Abstract

Introduction: In the U.S. racial disparities in age of diagnosis and outcome of ischemic stroke remain despite advances in preventive, acute and chronic management. Social determinants of health, implicit bias and lack of diversity in healthcare which are resultant of systems of oppression have been identified as root causes. It is currently understood that primordial factors such as relatively higher risk of vascular disease, limited access and low stroke literacy contribute to these discrepancies. The role of delivery of care in the acute stroke setting has, however, not yet been investigated. Objectives: In this retrospective study we sought to elucidate if significant delays in acute stroke care exist in non-white (NW) compared to white (W) patients at Wake Forest Baptist. Methods: Data from EPIC of patients hospitalized from January 2018 to December 2019 were pulled via the Comprehensive Stroke Center and Get with the Guidelines databases.

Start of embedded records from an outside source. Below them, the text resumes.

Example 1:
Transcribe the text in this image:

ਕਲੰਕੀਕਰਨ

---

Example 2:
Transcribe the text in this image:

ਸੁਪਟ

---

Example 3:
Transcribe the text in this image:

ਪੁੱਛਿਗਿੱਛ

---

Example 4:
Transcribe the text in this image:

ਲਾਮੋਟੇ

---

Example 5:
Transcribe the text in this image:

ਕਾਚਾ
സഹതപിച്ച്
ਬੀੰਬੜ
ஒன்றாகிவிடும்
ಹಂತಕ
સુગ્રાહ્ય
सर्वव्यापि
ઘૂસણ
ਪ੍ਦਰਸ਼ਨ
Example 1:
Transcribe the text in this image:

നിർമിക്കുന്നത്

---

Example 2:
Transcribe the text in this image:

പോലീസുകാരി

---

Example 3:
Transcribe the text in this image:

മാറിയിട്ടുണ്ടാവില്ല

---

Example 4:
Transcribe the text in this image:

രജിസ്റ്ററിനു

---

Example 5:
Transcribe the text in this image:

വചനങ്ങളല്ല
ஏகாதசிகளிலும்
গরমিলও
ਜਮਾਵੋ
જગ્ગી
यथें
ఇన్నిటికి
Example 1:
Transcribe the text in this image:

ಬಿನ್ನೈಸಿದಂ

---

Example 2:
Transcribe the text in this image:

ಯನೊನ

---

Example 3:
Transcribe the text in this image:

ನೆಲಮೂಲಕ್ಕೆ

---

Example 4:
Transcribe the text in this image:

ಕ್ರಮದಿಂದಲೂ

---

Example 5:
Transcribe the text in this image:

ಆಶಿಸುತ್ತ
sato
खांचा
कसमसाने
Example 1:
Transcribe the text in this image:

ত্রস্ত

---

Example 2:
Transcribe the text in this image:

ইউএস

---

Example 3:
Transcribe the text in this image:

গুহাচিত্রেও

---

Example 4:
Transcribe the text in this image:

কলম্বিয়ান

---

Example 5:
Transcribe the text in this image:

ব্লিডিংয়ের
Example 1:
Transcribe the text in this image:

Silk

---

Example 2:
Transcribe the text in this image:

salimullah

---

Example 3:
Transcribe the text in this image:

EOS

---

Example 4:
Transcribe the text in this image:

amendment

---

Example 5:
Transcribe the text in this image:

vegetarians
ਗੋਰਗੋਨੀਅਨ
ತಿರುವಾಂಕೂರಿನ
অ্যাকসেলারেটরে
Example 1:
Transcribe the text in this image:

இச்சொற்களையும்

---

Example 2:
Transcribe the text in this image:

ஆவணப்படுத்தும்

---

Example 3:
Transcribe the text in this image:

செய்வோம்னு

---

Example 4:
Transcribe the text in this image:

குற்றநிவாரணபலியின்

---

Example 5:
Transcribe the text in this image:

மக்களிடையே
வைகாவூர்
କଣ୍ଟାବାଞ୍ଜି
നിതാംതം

Standard descriptive statistical analyses were used. Results: We found that time to activation of acute stroke protocol, time to IV thrombolytic administration (NW 42.5 min, W 44.0 min, p= 0.82) and proportion of Individuals with a 90-day modified Rankin Scale score of 0 to 3 (NW 71.4%, W 60.0%, p= 0.24) were comparable. Interestingly and though not statistically significant, we did find that white patients underwent EVT sooner (NW 98 min, W 88 min, p= 0.54) and were more likely to achieve near-complete reperfusion when compared to their non-white counterparts (NW 80.0%, W 92.3%, p= 0.30). Discussion: Within our institution there are no differences in outcome between races of the patients who receive standard acute stroke care, suggesting that the protocolization of this emergent clinical practice may potentially play a role in mitigating racial disparities.